It is said that the cross-entropy method is good for finding rarely used rules and improve their selection chance, but in a massive ruleset which is already converged, it can be difficult to chance upon them.

The algorithm can be changed to modify the probabilities of individual rules being selected by taking into account how many times a rule has been previously used.
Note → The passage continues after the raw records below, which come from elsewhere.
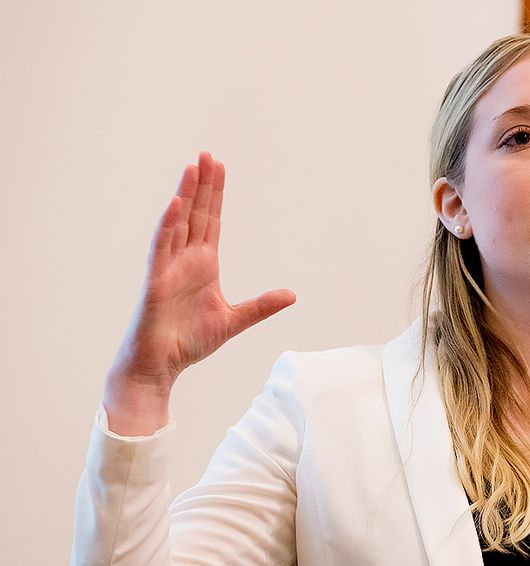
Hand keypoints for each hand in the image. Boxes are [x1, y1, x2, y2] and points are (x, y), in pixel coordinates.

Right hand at [104, 153, 295, 433]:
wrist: (162, 365)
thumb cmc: (190, 341)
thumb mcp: (234, 320)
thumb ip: (261, 306)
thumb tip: (292, 295)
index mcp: (204, 265)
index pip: (211, 222)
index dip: (215, 195)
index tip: (219, 168)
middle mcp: (185, 260)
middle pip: (196, 215)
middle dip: (203, 186)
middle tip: (207, 155)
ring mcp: (168, 267)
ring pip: (178, 223)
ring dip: (185, 196)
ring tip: (192, 168)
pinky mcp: (156, 281)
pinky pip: (161, 248)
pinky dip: (168, 226)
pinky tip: (175, 205)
So given a distribution of rules D, where each rule has probability P(R) and each rule records how many times it has been used U(R) (this includes times ruls are used but never fired), the probabilities of D can be updated at each step using the following formula:

D’ = forall(R): P'(R) = if (U(R) < #(R in D) * alpha) ? P(R) * (#(R in D) + 1 - U(R)) * beta : P(R)
This states, if a rule's uses are less than the number of rules in the distribution * alpha (a coefficient), then modify the probability of being selected by the probability * the number of rules in the distribution + 1 - the number of uses * beta (another coefficient).
This would probably work well enough with alpha and beta both set to 1, but some modifications may be needed to properly test each little used rule.
An example distribution:
Rule A: 0.4, U = 5 => 0.4

Rule B: 0.17, U = 0 => 0.17 * 5 = 0.85

Rule C: 0.26, U = 1 => 0.26 * 4 = 1.04

Rule D: 0.17, U = 0 => 0.17 * 5 = 0.85

Normalised:

Rule A: 0.13

Rule B: 0.27

Rule C: 0.33

Rule D: 0.27

This system attempts to maintain the probabilities of the original distribution but offsets them by the number of uses, which will eventually decrease to the threshold, resulting in a fair and stable distribution again.

I suppose I could ignore existing probabilities and just set the distribution to reflect the inverse uses (until all thresholds are met). But this could result in unfair balancing.